__AIM OF THE TASK__.
Change every "Person at" in the records to "Individual at" and leave the rest of the text as it is. Omit the pictures from your answer.
RECORDS FOR THE TASK below:
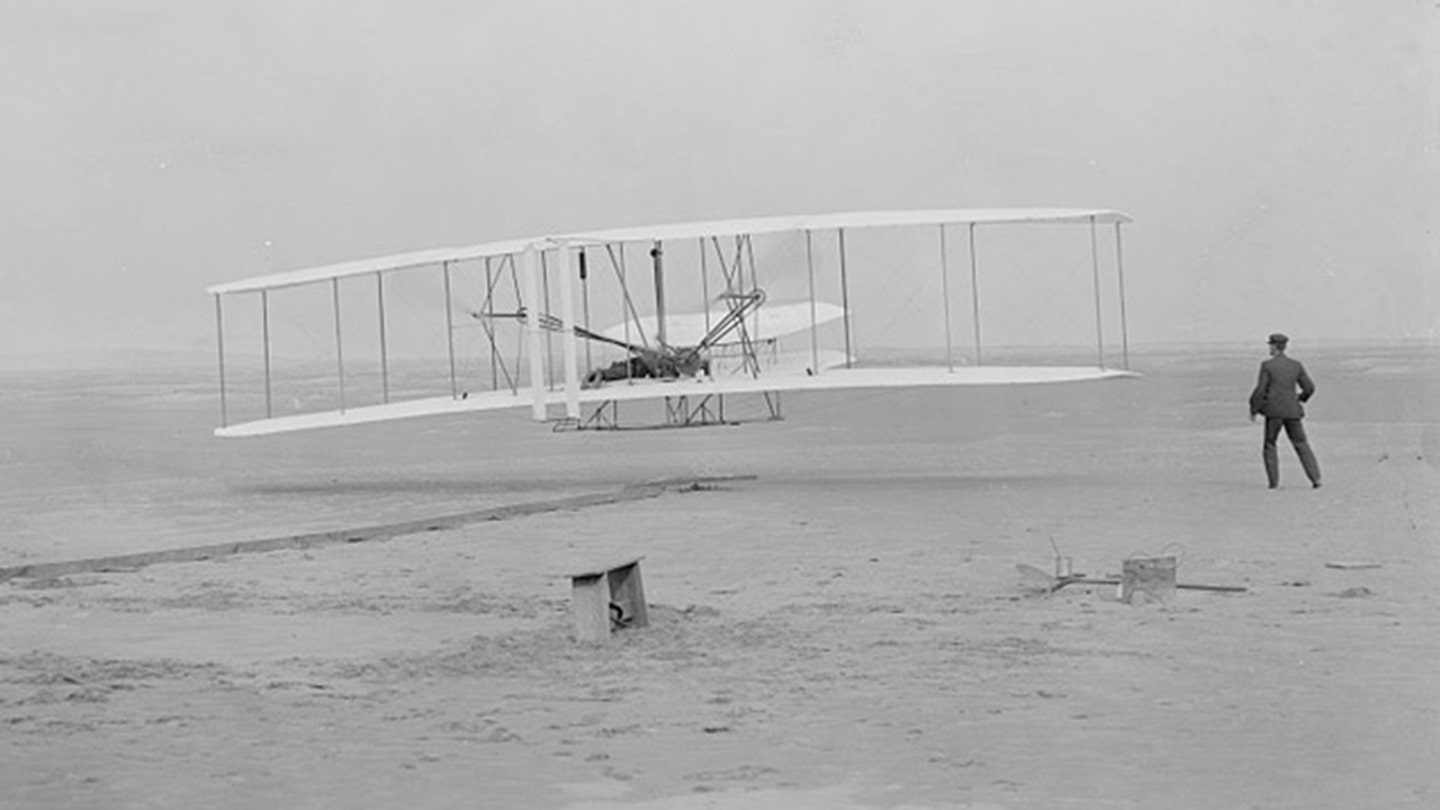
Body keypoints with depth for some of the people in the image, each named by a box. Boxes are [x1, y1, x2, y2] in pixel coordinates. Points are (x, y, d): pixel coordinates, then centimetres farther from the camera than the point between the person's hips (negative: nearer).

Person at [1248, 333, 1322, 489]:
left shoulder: (1267, 366, -8)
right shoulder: (1296, 365, 3)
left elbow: (1260, 390, -11)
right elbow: (1309, 387, 5)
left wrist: (1253, 410, 0)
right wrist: (1300, 398, 25)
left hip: (1274, 411, -3)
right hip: (1293, 411, 3)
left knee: (1270, 445, 12)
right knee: (1301, 444, 9)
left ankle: (1274, 481, 4)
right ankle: (1315, 478, -1)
End of RECORDS FOR THE TASK.
__RESULT OF THIS EXERCISE__.
Body keypoints with depth for some of the people in the image, each named by a box. Boxes are [x1, y1, x2, y2] in pixel coordinates. Points are (x, y, d): pixel coordinates, then centimetres farther from the camera than the point between the person's hips (negative: nearer).

Individual at [1248, 333, 1322, 489]:
left shoulder: (1267, 366, -8)
right shoulder: (1296, 365, 3)
left elbow: (1260, 390, -11)
right elbow: (1309, 387, 5)
left wrist: (1253, 410, 0)
right wrist: (1300, 398, 25)
left hip: (1274, 411, -3)
right hip: (1293, 411, 3)
left knee: (1270, 445, 12)
right knee: (1301, 444, 9)
left ankle: (1274, 481, 4)
right ankle: (1315, 478, -1)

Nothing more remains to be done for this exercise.